Cottonwood pass is not that bad. I towed a 27 foot camper over it at 2am! Just take it slow and you'll be fine. Cottonwood is beautiful and take time to stop on top of it for an impromptu snowball fight!
ATVing this early in year is not too good. A lot of the good ATV trails over the continental divide are still snow covered. If you are ok with that, you'll have fun.
We are headed to Taylor Park in 3 days and have been going there for years. We dry camp and have a blast.
Please be safe if you ATV and wear helmets and take it slow. Colorado can have very tricky terrain and ATVs do flip and hurt people quite often.

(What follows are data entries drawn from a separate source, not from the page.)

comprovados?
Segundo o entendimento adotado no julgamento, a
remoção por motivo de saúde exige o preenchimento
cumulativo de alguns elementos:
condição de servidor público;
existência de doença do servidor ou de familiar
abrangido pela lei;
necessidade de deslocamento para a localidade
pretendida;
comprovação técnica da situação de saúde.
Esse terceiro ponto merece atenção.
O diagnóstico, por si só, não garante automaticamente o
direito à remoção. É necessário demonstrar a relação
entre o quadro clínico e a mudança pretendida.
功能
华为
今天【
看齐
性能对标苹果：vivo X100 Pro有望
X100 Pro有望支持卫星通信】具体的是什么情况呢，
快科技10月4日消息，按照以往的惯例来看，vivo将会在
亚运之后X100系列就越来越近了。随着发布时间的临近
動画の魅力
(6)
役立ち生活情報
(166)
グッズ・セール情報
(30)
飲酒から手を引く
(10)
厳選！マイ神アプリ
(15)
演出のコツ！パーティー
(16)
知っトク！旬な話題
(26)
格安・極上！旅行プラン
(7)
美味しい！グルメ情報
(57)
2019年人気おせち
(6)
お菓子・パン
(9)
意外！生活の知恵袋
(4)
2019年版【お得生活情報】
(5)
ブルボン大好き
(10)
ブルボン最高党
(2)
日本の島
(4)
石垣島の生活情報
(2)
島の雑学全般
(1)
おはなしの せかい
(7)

The only time I blew a tire was on an ATV trailer that I was towing too fast up Tin Cup Pass but carrying repair kits, air compressor, and a patch kit is a must!
Message me if you have questions or wish to link up if you'll be there at the same time.

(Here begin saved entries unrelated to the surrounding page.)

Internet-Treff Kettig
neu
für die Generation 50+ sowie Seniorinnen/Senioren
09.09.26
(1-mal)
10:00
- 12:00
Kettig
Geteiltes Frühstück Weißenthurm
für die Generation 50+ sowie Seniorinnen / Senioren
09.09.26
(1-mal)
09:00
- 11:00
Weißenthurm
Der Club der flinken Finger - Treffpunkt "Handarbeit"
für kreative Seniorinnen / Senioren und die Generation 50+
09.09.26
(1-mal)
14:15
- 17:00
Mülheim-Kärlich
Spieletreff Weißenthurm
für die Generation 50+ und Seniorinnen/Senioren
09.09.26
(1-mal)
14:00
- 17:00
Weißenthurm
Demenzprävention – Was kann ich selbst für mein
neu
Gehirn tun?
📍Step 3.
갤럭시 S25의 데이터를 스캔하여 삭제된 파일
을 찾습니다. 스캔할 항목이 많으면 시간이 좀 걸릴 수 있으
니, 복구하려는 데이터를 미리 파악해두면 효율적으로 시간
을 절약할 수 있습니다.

Biggest piece of advice: Get a funtreks guidebook for that contains all of the jeep and ATV trails. It rates the trails and if you are a newbie to CO riding stick to the easy and moderate trails. The expert trails will and can hurt you if you are inexperience and some of them are downright scary. https://www.funtreks.com/
I've had to spend the night twice overnight in the mountains. Once was when my bike broke down and a second time was when I was caught in a zero visibility blizzard snowmobiling. Carrying survival equipment kept me alive. It is easy to get lost and find yourself spending the night in the back country. BE PREPARED:
(a) map, compass, and GPS if you aren't good at reading maps and finding your position/location on one.
(b) I carry a SPOT GPS tracker/satellite messenger when I ATV or snowmobile in the back country. The back country is no joke and if you or loved one get hurt on an ATV or get lost hiking, a SPOT GPS tracker can save your life.

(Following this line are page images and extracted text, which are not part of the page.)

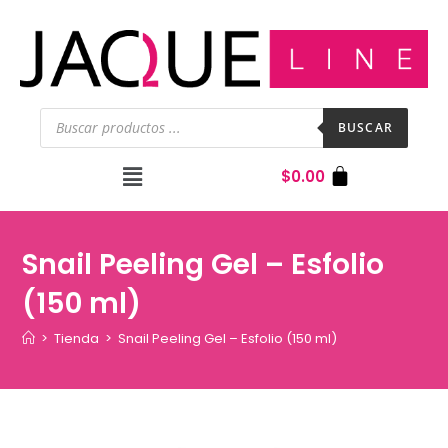
BUSCAR
$
0.00
Snail Peeling Gel – Esfolio
(150 ml)
>
Tienda
>
Snail Peeling Gel – Esfolio (150 ml)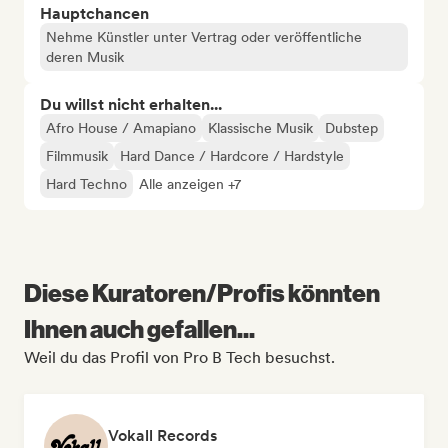
Hauptchancen
Nehme Künstler unter Vertrag oder veröffentliche
deren Musik
Du willst nicht erhalten...
Afro House / Amapiano
Klassische Musik
Dubstep
Filmmusik
Hard Dance / Hardcore / Hardstyle
Hard Techno
Alle anzeigen +7
Diese Kuratoren/Profis könnten
Ihnen auch gefallen...
Weil du das Profil von Pro B Tech besuchst.
Vokall Records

(c) Carry spare fuel at least 50% of what your ATV's capacity is.
(d) Cold weather and wet weather gear. Temps get down to mid 30's at night even in the hottest months of summer in Taylor Park area.
(d) Fire starter, matches, lighter, and a small saw to but branches for fire if you end up staying the night
(e) Small portable air compressor
(f) I carry pen signal flares (military downed aviator type) as a backup to the SPOT tracker
(g) Bear spray
(h) A powerful hand gun in addition to bear spray, 357 is what I carry. Lots of ATV riders in Taylor Park open carry so don't be scared.
(i) Spare water and I carrry water filtration device
(j) Small stove to cook up and utensils
(l) Gloves, it can get very cold at night
(m) Dust mask,bandana, and goggles. Taylor Park can get VERY dusty and if you don't protect yourself you'll be defecating dust for weeks.
(n) Communication. I have helmet mic and speakers connected to a Baofeng radios so I can communicate with my riding partners.
(o) Starter fluid (ether) to re-seat the beads on a rim if you hit a rock too hard (watch youtube to learn how to do this)
(q) Winch on ATV is a must
(r) Jumper cables
(s) Spare oil for atv-if you flip or roll and ATV and aren't hurt, you'll probably lose some oil...ask me how I know ;-)
..... good hiking shoes assuming the worst case
..... small tool kit
......spare fuses for atv
Although Taylor Park is a popular spot it is possible to get lost off trail or get hurt. Take it slow and be prepared for the worst.
Here is what I have witnessed in past several years:
Buddy riding too fast on easy trail hit a small rock in road which caused bump steer. Result: ATV went airborn and landed on him causing: 2 collapsed lungs, 5 broken ribs, broken back, and broken legs.
ATV riding to Aspen from Taylor Park rolled front over back causing rider to break her neck. Steep uneven terrain can be very dangerous even for skilled rider and this rider was VERY skilled.
Small rut in road caused me to go flying off of my ATV and I broke my wrist 4 hours from my campsite.
Man riding with 7 year old son rolled his ATV on top of himself. His son couldn't help him and he was pinned for about an hour before my wife and I came across him.